Mozhi (மொழி) is a small, from-scratch language model for Tamil — and an open commons to grow it. The model learns from one thing: original Tamil, written by people who know it. Start a contributor profile, add your Tamil, and watch your words become part of the corpus. Built in the open by Kriyaetive — small enough to run on hardware you own.

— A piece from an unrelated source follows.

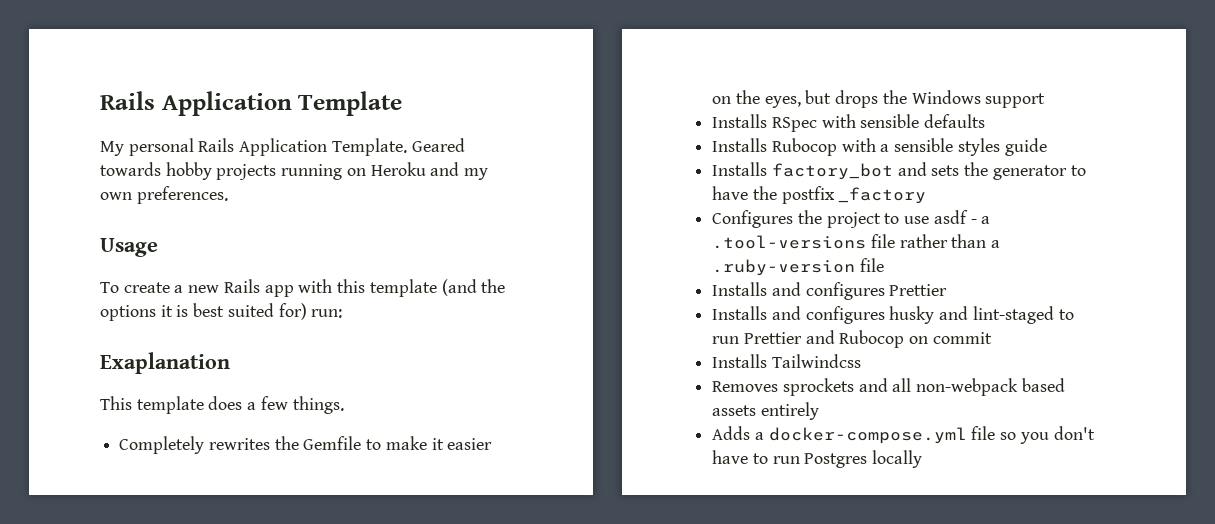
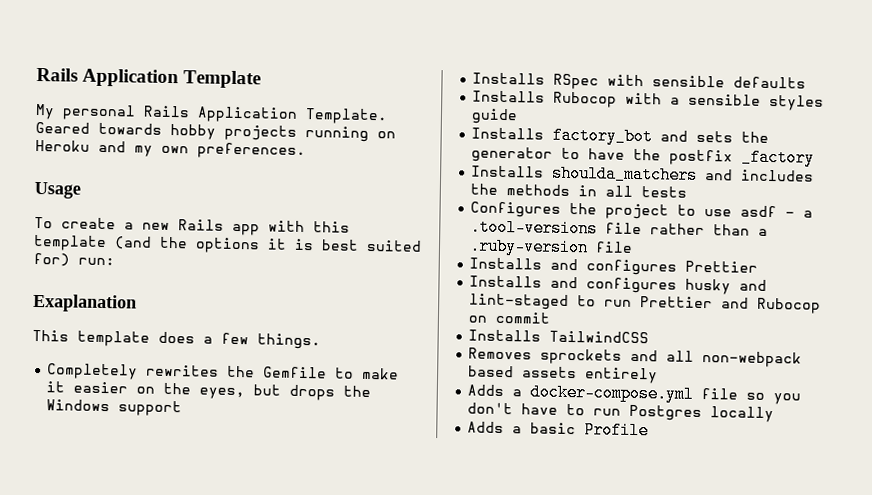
(927, 195) none -> [471,164,815,184] [470,183,688,198] // Installs shoulda_matchers and includes the methods in all tests
[771,354,861,368] Tailwindcss -> [549,330,650,344] TailwindCSS
(923, 459) none -> [467,421,650,440] // Adds a basic Profile

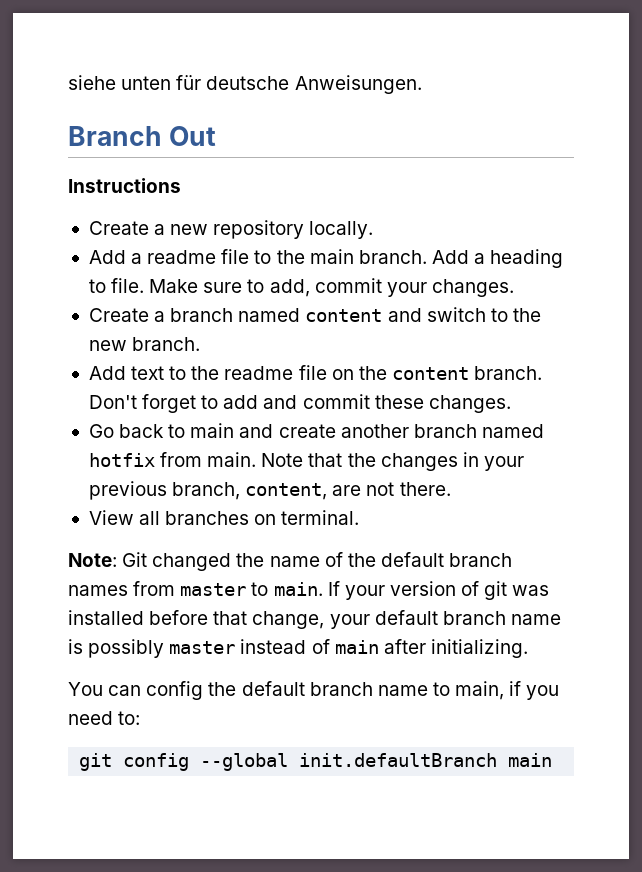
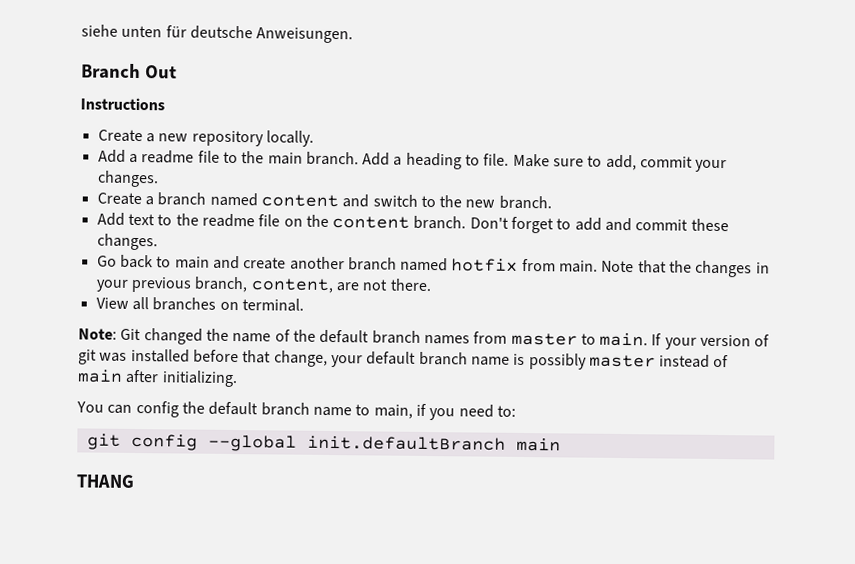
(553, 760) none -> [76,474,134,488] // THANG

Tamil deserves models built for Tamil. English-first models shred Tamil into 3–8 tokens per word — a tax on cost, speed, and context. Mozhi builds the representation around Tamil's own unit, the அக்ஷரம் (akshara), making models that are cheaper, faster, and small enough to run on a phone.
Akshara tokenization cuts tokens per word by ~36%, so the same context window reaches further.
A language model is a compressor. Each Tamil-aware step lowers its bits-per-character.
Small and efficient means private, offline, in-browser inference — no server required.
Identical model and settings, three tokenizers, on the Thirukkural corpus. Lower bits / char is better — it's the model compressing Tamil more tightly.
| Tokenizer | Vocab | Tokens | chars / token | bits / char |
|---|---|---|---|---|
| char | 64 | 571,134 | 1.00 | 2.35 |
| akshara | 258 | 365,637 | 1.56 | 2.23 |
| BPE | 512 | 264,055 | 2.16 | 2.07 |
char → akshara → BPE · each step is more Tamil-aware and compresses tighter.
Mozhi is early — today it's a 3.2M-parameter model at 2.07 bits per character. It gets better the way every language model does: more clean, original Tamil. So instead of an anonymous box, you start a contributor profile — pick a handle, name your dialect, and add Tamil. Each piece is saved to your profile, counted toward the corpus, and released under CC0 so it can train open models for everyone. Then open your dashboard and watch your total grow.
Your profile lives on this device — no sign-up, no password. Everything you add is released under CC0 1.0 (public domain). First cohort: Tamil writers and poets. Start your profile → Sequencing is the point: we grow the corpus before we grow the model.
Mozhi belongs to the people who write Tamil into it. Every contribution is CC0 — public domain — so the corpus and the model stay open for anyone to use, study, or rebuild. You keep credit: contributions are tied to your handle, your totals are yours to see, and the writers who feed the model are the ones who shape it. This isn't a social network. It's a shared workbench for Tamil, with just enough identity to see who built what.
Your handle, your dialect, your running total — original Tamil written in your own voice.
The text you add, the corpus it joins, the Apache-2.0 model it trains — all public, all in the open.
Characters added, passages written, your share of the corpus — on a dashboard that runs on your own device.